WORK INSTRUCTIONS:
For each line below that holds the word "thickness", make a copy.

Stored items from a collection:
Content starts
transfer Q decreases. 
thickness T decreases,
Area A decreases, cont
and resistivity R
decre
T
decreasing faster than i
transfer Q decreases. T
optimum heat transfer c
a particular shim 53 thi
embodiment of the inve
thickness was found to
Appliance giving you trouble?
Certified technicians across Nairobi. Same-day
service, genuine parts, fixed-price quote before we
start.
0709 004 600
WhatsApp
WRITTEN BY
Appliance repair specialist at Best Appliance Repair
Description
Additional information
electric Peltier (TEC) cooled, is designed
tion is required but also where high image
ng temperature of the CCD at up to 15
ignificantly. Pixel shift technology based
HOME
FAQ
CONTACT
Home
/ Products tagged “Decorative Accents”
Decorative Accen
Content ends
Content starts
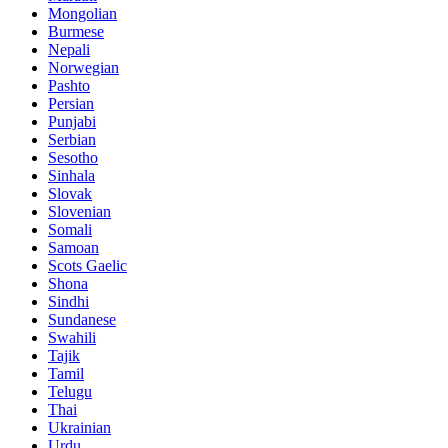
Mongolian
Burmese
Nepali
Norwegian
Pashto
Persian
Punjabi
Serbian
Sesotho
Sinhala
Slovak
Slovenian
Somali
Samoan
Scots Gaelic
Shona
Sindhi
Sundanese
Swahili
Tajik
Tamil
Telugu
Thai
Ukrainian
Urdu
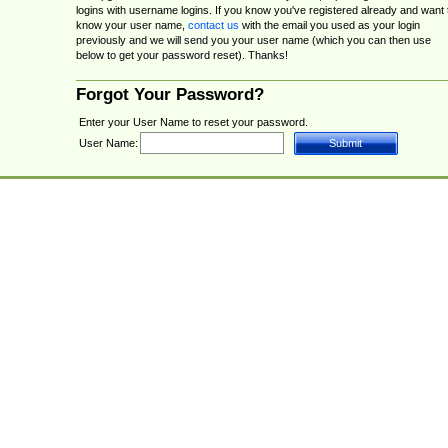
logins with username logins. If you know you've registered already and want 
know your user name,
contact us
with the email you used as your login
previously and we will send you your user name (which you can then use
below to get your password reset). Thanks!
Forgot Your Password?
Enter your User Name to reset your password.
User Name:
Content ends
SOLUTION TO THE PROBLEM:
thickness T decreases,
thickness was found to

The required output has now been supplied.